▶ _Supplied data_:
--
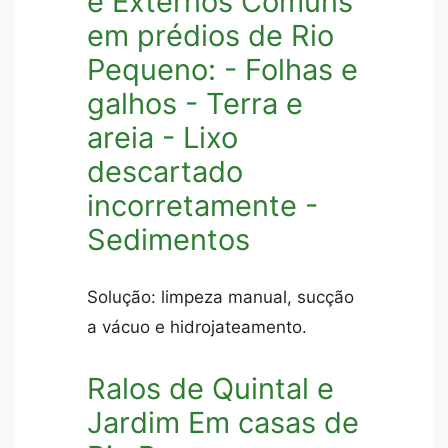
e Externos Comuns
em prédios de Rio
Pequeno: - Folhas e
galhos - Terra e
areia - Lixo
descartado
incorretamente -
Sedimentos
Solução: limpeza manual, sucção
a vácuo e hidrojateamento.
Ralos de Quintal e
Jardim Em casas de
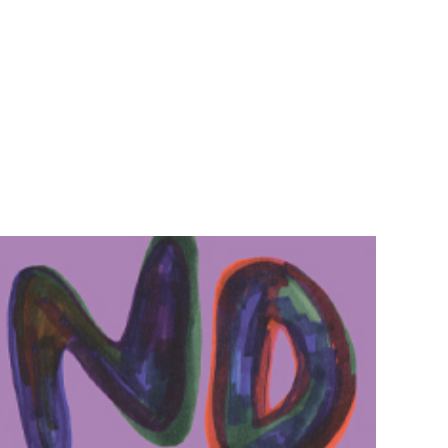
Teknisk utstyr/Technical equipment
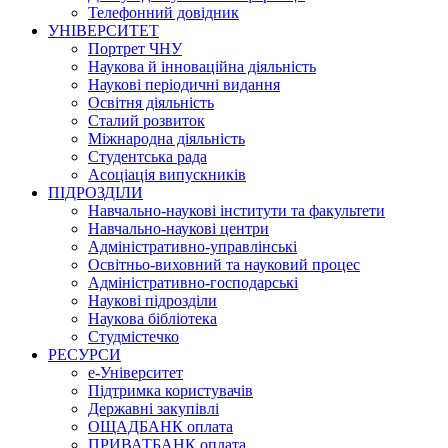
Телефонний довідник
УНІВЕРСИТЕТ
Портрет ЧНУ
Наукова й інноваційна діяльність
Наукові періодичні видання
Освітня діяльність
Сталий розвиток
Міжнародна діяльність
Студентська рада
Асоціація випускників
ПІДРОЗДІЛИ
Навчально-наукові інститути та факультети
Навчально-наукові центри
Адміністративно-управлінські
Освітньо-виховний та науковий процес
Адміністративно-господарські
Наукові підрозділи
Наукова бібліотека
Студмістечко
РЕСУРСИ
е-Університет
Підтримка користувачів
Державні закупівлі
ОЩАДБАНК оплата
ПРИВАТБАНК оплата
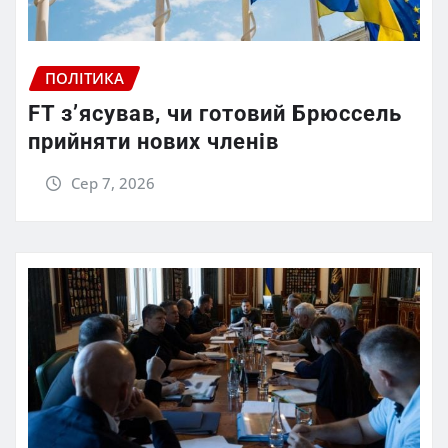
ПОЛІТИКА
FT зʼясував, чи готовий Брюссель
прийняти нових членів
Сер 7, 2026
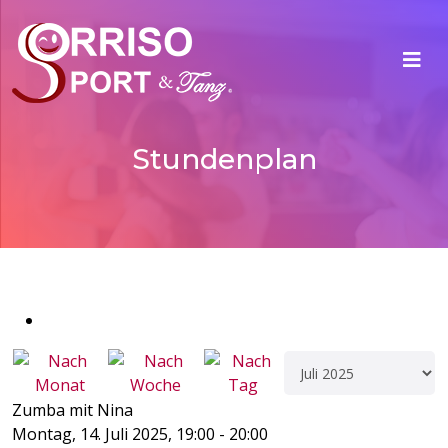
Stundenplan
Zumba mit Nina
Montag, 14. Juli 2025, 19:00 - 20:00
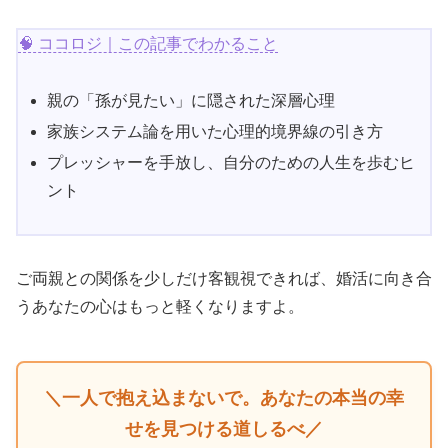
🧠 ココロジ｜この記事でわかること
親の「孫が見たい」に隠された深層心理
家族システム論を用いた心理的境界線の引き方
プレッシャーを手放し、自分のための人生を歩むヒ
ント
ご両親との関係を少しだけ客観視できれば、婚活に向き合
うあなたの心はもっと軽くなりますよ。
＼一人で抱え込まないで。あなたの本当の幸
せを見つける道しるべ／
--
▶ _Instructions to follow_: Can you transcribe every line of text in the data above without changing anything, and leave the pictures out of your answer?

▶ _Solution to this problem_:
e Externos Comuns
em prédios de Rio
Pequeno: - Folhas e
galhos - Terra e
areia - Lixo
descartado
incorretamente -
Sedimentos
Solução: limpeza manual, sucção
a vácuo e hidrojateamento.
Ralos de Quintal e
Jardim Em casas de
Teknisk utstyr/Technical equipment
Телефонний довідник
УНІВЕРСИТЕТ
Портрет ЧНУ
Наукова й інноваційна діяльність
Наукові періодичні видання
Освітня діяльність
Сталий розвиток
Міжнародна діяльність
Студентська рада
Асоціація випускників
ПІДРОЗДІЛИ
Навчально-наукові інститути та факультети
Навчально-наукові центри
Адміністративно-управлінські
Освітньо-виховний та науковий процес
Адміністративно-господарські
Наукові підрозділи
Наукова бібліотека
Студмістечко
РЕСУРСИ
е-Університет
Підтримка користувачів
Державні закупівлі
ОЩАДБАНК оплата
ПРИВАТБАНК оплата
ПОЛІТИКА
FT зʼясував, чи готовий Брюссель
прийняти нових членів
Сер 7, 2026
Stundenplan
Zumba mit Nina
Montag, 14. Juli 2025, 19:00 - 20:00
🧠 ココロジ｜この記事でわかること
親の「孫が見たい」に隠された深層心理
家族システム論を用いた心理的境界線の引き方
プレッシャーを手放し、自分のための人生を歩むヒ
ント
ご両親との関係を少しだけ客観視できれば、婚活に向き合
うあなたの心はもっと軽くなりますよ。
＼一人で抱え込まないで。あなたの本当の幸
せを見つける道しるべ／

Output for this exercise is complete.